Data excerpts:

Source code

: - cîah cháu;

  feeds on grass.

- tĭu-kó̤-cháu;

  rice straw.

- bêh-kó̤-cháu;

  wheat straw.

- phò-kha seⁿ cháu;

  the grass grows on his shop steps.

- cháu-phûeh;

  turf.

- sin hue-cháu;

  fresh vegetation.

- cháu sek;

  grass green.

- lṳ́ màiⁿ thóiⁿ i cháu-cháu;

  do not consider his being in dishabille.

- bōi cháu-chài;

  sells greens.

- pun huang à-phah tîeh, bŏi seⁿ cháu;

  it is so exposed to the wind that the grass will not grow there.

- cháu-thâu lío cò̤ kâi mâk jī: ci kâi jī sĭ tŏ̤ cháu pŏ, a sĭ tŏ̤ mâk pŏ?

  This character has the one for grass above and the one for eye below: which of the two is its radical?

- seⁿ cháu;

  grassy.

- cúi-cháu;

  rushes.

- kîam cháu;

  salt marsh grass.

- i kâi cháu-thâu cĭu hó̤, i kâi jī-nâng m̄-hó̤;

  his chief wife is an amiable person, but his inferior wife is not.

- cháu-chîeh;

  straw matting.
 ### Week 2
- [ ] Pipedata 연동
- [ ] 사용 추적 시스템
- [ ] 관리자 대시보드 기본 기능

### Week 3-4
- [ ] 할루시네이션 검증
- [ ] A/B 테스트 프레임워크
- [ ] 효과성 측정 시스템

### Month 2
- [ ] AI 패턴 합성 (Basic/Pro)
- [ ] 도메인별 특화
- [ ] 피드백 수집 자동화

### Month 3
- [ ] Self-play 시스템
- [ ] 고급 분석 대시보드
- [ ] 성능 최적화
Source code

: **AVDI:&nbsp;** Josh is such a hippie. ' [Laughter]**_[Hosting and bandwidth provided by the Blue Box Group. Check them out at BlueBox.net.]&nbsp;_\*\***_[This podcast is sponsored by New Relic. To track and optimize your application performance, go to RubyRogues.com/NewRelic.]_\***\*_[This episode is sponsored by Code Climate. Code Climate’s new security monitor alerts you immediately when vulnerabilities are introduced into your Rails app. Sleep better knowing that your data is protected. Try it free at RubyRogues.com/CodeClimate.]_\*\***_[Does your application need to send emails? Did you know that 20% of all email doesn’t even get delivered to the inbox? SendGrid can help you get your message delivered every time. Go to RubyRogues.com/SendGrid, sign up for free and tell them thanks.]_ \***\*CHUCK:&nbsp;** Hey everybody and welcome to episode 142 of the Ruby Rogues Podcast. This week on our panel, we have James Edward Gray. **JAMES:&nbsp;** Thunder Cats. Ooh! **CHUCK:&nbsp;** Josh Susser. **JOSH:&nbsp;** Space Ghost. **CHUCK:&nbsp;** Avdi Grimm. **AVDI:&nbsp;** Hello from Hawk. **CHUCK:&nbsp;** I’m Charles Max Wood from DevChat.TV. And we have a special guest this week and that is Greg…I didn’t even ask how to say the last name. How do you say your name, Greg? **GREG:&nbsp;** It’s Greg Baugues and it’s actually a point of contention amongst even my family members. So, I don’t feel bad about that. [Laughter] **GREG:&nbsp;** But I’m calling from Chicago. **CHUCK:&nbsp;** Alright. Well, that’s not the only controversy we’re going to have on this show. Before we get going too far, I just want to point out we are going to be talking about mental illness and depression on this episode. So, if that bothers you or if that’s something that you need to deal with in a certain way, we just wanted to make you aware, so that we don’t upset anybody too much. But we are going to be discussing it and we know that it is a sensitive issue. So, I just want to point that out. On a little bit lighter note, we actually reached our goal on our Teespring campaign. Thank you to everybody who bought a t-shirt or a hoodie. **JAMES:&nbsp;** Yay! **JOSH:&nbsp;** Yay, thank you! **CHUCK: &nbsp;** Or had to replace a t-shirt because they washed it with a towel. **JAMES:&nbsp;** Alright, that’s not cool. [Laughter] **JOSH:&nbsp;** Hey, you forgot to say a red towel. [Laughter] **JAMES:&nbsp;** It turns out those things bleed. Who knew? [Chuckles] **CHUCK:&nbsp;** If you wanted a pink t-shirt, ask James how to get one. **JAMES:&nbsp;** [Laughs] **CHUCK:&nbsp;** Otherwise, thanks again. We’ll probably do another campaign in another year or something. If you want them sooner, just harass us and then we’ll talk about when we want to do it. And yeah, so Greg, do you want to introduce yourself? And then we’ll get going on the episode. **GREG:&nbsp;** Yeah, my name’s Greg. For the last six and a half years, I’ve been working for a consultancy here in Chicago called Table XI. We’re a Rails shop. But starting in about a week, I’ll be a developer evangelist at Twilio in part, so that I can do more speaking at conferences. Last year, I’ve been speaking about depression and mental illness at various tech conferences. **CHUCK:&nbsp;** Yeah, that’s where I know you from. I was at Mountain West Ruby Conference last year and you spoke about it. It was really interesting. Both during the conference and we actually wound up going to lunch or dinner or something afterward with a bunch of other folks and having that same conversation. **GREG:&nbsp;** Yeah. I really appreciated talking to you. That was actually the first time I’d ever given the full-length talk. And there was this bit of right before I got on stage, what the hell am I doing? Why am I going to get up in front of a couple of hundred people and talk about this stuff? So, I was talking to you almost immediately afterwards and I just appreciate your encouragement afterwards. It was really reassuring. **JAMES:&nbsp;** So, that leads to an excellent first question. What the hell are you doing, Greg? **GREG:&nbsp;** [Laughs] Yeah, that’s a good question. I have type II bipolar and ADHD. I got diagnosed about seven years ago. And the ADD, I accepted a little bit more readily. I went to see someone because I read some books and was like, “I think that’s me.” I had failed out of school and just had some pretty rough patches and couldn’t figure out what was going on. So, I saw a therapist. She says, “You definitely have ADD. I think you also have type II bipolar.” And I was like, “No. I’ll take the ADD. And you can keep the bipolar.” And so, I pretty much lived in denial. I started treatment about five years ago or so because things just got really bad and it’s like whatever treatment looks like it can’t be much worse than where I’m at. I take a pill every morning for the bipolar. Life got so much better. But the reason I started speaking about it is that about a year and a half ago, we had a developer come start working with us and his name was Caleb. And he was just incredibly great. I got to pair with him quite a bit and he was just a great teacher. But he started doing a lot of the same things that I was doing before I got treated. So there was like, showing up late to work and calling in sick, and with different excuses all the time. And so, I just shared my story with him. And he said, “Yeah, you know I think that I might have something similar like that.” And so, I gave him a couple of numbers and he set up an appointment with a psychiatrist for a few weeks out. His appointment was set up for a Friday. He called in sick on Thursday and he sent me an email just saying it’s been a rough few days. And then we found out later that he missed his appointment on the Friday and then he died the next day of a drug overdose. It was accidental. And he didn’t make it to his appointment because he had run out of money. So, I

Problem description. Each line above where the word "straw" occurs should be returned in full.

Solution.
  rice straw.
  wheat straw.
  straw matting.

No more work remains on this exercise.